Do we make this diversity a topic of reproach to the Church of England? Far from it. We would oppose with all our power every attempt to narrow her basis? Would to God that, a hundred and fifty years ago, a good king and a good primate had possessed the power as well as the will to widen it! It was a noble enterprise, worthy of William and of Tillotson. But what becomes of all Mr. Gladstone's eloquent exhortations to unity? Is it not mere mockery to attach so much importance to unity in form and name, where there is so little in substance, to shudder at the thought of two Churches in alliance with one State, and to endure with patience the spectacle of a hundred sects battling within one Church? And is it not clear that Mr. Gladstone is bound, on all his own principles, to abandon the defence of a Church in which unity is not found? Is it not clear that he is bound to divide the House of Commons against every grant of money which may be proposed for the clergy of the Established Church in the colonies? He objects to the vote for Maynooth, because it is monstrous to pay one man to teach truth, and another to denounce that truth as falsehood. But it is a mere chance whether any sum which he votes for the English Church in any colony will go to the maintenance of an Arminian or a Calvinist, of a man like Mr. Froude, or of a man like Dr. Arnold. It is a mere chance, therefore, whether it will go to support a teacher of truth, or one who will denounce that truth as falsehood.

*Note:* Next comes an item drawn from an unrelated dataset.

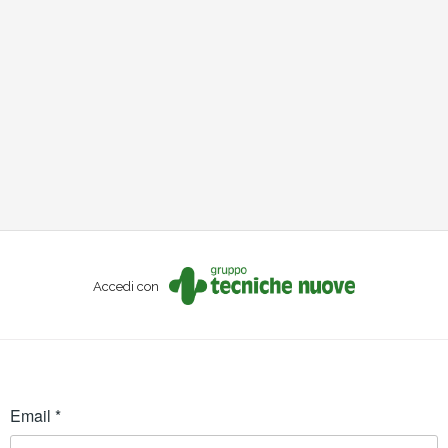
Accedi con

This argument seems to us at once to dispose of all that part of Mr. Gladstone's book which respects grants of public money to dissenting bodies. All such grants he condemns. But surely, if it be wrong to give the money of the public for the support of those who teach any false doctrine, it is wrong to give that money for the support of the ministers of the Established Church. For it is quite certain that, whether Calvin or Arminius be in the right, whether Laud or Burnet be in the right, a great deal of false doctrine is taught by the ministers of the Established Church. If it be said that the points on which the clergy of the Church of England differ ought to be passed over, for the sake of the many important points on which they agree, why may not the same argument be maintained with respect to the other sects which hold, in common with the Church of England, the fundamental doctrines of Christianity? The principle that a ruler is bound in conscience to propagate religious truth, and to propagate no religious doctrine which is untrue, is abandoned as soon as it is admitted that a gentleman of Mr. Gladstone's opinions may lawfully vote the public money to a chaplain whose opinions are those of Paley or of Simeon. The whole question then becomes one of degree. Of course no individual and no government can justifiably propagate error for the sake of propagating error.

But both individuals and governments must work with such machinery as they have; and no human machinery is to be found which will impart truth without some alloy of error. We have shown irrefragably, as we think, that the Church of England does not afford such a machinery. The question then is this; with what degree of imperfection in our machinery must we put up? And to this question we do not see how any general answer can be given.

We must be guided by circumstances. It would, for example, be very criminal in a Protestant to contribute to the sending of Jesuit missionaries among a Protestant population. But we do not conceive that a Protestant would be to blame for giving assistance to Jesuit missionaries who might be engaged in converting the Siamese to Christianity. That tares are mixed with the wheat is matter of regret; but it is better that wheat and tares should grow together than that the promise of the year should be blighted.